I hope your first week at boarding school goes well, and that you are learning your way about St. Botolph’s. I enclose a note from Lottie (in code! How clever of the two of you – I am utterly thwarted and baffled!) and a plum cake. Do not eat it all at once, I beg!
Believe me always,
Affectionately yours,
Papa
I paste in this note which I have just received from my father Mr. Theophilus Camlet. I am now in the plainest and most mortal danger. Just like David Copperfield (I have finished his story just this day, having sat up all night reading) I have been supplanted by a son by my parent’s new wife! I daresay Papa will die any day. I had intended to share this cake out among my mates, but I dare not put Jervey, Culford and Porch into danger. It’s probably poisoned. At great sacrifice I ate it all myself, and am now desperately ill. In spite of this had to spend an hour cleaning Mulready Major’s boots. I expect to die shortly. When this is found among my effects, please give this journal to my sister, Miss Charlotte V. Camlet, at Sandett House in Hampstead, north of London. She surely shares my peril!

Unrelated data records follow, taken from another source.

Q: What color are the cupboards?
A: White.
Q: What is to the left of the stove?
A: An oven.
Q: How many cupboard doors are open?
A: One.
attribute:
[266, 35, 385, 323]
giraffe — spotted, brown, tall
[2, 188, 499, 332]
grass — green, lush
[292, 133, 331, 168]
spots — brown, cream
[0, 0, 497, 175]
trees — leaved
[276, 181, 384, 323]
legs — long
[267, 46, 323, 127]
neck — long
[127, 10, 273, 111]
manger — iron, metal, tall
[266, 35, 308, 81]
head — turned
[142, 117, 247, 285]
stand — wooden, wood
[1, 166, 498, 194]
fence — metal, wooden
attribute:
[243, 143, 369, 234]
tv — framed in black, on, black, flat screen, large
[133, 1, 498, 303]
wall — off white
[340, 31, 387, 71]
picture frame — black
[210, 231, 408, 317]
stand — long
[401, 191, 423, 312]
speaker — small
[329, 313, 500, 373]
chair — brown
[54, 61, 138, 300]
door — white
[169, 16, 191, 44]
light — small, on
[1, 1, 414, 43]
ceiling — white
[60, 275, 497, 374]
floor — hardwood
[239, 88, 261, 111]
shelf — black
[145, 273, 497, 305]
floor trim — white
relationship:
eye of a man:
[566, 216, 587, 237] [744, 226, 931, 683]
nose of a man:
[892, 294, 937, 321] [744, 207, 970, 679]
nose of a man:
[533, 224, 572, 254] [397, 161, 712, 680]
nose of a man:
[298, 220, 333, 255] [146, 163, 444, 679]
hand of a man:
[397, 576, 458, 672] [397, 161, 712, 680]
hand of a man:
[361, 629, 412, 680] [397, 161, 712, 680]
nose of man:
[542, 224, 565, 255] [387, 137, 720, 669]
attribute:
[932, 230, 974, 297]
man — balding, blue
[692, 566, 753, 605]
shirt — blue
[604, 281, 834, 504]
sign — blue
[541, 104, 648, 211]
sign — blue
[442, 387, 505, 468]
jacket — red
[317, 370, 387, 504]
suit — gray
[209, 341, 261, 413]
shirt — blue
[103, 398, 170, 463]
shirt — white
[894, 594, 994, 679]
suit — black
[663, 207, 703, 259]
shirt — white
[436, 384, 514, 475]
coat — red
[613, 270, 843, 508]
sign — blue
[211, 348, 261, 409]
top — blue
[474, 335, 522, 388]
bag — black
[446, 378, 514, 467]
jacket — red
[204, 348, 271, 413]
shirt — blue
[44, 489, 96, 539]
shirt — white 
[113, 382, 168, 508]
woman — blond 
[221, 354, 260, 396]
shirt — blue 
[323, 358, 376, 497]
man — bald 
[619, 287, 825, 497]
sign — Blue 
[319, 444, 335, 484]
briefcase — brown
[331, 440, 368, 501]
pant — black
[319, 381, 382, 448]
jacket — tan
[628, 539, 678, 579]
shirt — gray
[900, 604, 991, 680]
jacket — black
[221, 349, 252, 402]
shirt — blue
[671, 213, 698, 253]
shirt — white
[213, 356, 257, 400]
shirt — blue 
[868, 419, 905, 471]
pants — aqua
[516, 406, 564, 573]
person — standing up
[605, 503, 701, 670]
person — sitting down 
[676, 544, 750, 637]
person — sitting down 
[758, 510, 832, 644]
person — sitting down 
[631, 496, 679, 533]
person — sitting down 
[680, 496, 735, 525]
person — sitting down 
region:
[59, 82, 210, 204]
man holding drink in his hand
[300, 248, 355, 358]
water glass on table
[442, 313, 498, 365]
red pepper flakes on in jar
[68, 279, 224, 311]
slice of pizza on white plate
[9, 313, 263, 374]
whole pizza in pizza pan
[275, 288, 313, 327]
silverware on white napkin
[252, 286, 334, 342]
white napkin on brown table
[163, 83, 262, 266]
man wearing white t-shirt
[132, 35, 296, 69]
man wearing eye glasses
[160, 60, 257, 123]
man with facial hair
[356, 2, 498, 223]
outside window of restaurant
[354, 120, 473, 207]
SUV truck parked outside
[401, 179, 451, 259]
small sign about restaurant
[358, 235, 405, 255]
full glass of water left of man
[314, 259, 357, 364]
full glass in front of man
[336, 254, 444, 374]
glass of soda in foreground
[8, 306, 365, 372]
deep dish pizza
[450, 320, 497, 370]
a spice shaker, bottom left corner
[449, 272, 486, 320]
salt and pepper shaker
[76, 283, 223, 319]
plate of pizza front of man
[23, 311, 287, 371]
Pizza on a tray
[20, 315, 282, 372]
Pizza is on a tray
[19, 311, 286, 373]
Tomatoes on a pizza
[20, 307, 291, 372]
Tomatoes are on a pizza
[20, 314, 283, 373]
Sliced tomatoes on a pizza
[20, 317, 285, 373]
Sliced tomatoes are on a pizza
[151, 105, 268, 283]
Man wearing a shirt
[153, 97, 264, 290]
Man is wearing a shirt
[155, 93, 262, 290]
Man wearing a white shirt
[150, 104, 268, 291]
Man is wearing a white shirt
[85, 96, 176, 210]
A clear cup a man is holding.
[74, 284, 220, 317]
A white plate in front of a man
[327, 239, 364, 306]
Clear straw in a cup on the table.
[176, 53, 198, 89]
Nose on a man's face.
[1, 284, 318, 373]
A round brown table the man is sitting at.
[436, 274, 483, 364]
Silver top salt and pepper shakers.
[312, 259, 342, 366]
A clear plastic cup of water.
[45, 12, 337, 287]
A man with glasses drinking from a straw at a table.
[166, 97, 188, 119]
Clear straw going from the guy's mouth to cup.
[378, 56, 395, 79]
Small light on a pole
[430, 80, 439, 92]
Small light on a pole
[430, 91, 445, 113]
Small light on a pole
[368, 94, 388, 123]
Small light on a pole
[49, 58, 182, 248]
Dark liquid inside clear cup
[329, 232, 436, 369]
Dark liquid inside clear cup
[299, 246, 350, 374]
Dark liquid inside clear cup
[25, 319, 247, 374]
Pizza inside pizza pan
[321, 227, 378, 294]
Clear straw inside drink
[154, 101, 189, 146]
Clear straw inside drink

Things I hate about school # 14: Sharing a bed with Culford. I have had my own bed since I was born. He hogs all the covers, and smells bad.
27 August
Began Oliver Twist. Could it be that the cake was not poisoned after all? Mrs. B gave me a horrid dose of bitters, which she brews herself out of poisonous herbs and berries, eye of newt optional, when the moon is on the wane. I’m almost sorry to report it set me right up. Because I did not share, Culford and Jervey took me out behind the coal shed and pounded me. I now have a bloody nose and a black eye. Matron said boys will be boys. I showed her the tooth which is still loose from last week, but she says it’s a milk tooth and will fall out sometime anyway.
Here is the note from Lottie, which I have now decoded:
Hallo, Mickey.
What? They let you read novels at boarding school? Of course I won’t rat to Papa! How has he led us to believe that children may not read fiction published after 1800? We are condemned to peruse Macaulay’s History of England! Tell me all about David Copperfield, instantly!
XXOO Lottie
Thank goodness we agreed to communicate in our private code. It’s better for my sister to discover now, early in life, that the best of men may be deluded and that even my father (whose intelligence is otherwise very tolerable) may be blinded by affection and led astray.
Things I hate about school #15: There was a layer of grease on the tea today. Soap was not used when washing the crockery. Drank it anyway.
28 August
Mr. Holly, the mathematics master, says that if I do not apply myself he shall cane me. The daily flogging that Old Buggerhum administers to each of us in turn after supper is to set a high tone of moral and gentlemanlike feeling, and has no effect upon my learning square roots.
Mr. Byland, the history master, teaches us nothing. Today he read to us from the newspaper accounts of a civil war in the United States. It is a major conflagration, not to be missed. The instant I matriculate from this Hole I shall cross the sea and enlist in the Union Army. Fighting slave holders cannot be worse than St. Botolph’s. And a British public-school man will be a distinct asset, surely welcomed among the colonial ranks. Perhaps they will let me man a cannon! In the meantime I have finished Oliver Twist and begun reading Nicholas Nickleby.
Things I hate about school #16: Boys have but one change of linen a fortnight. We all are afflicted with fleas, which infest the mattresses so that they may never be eradicated.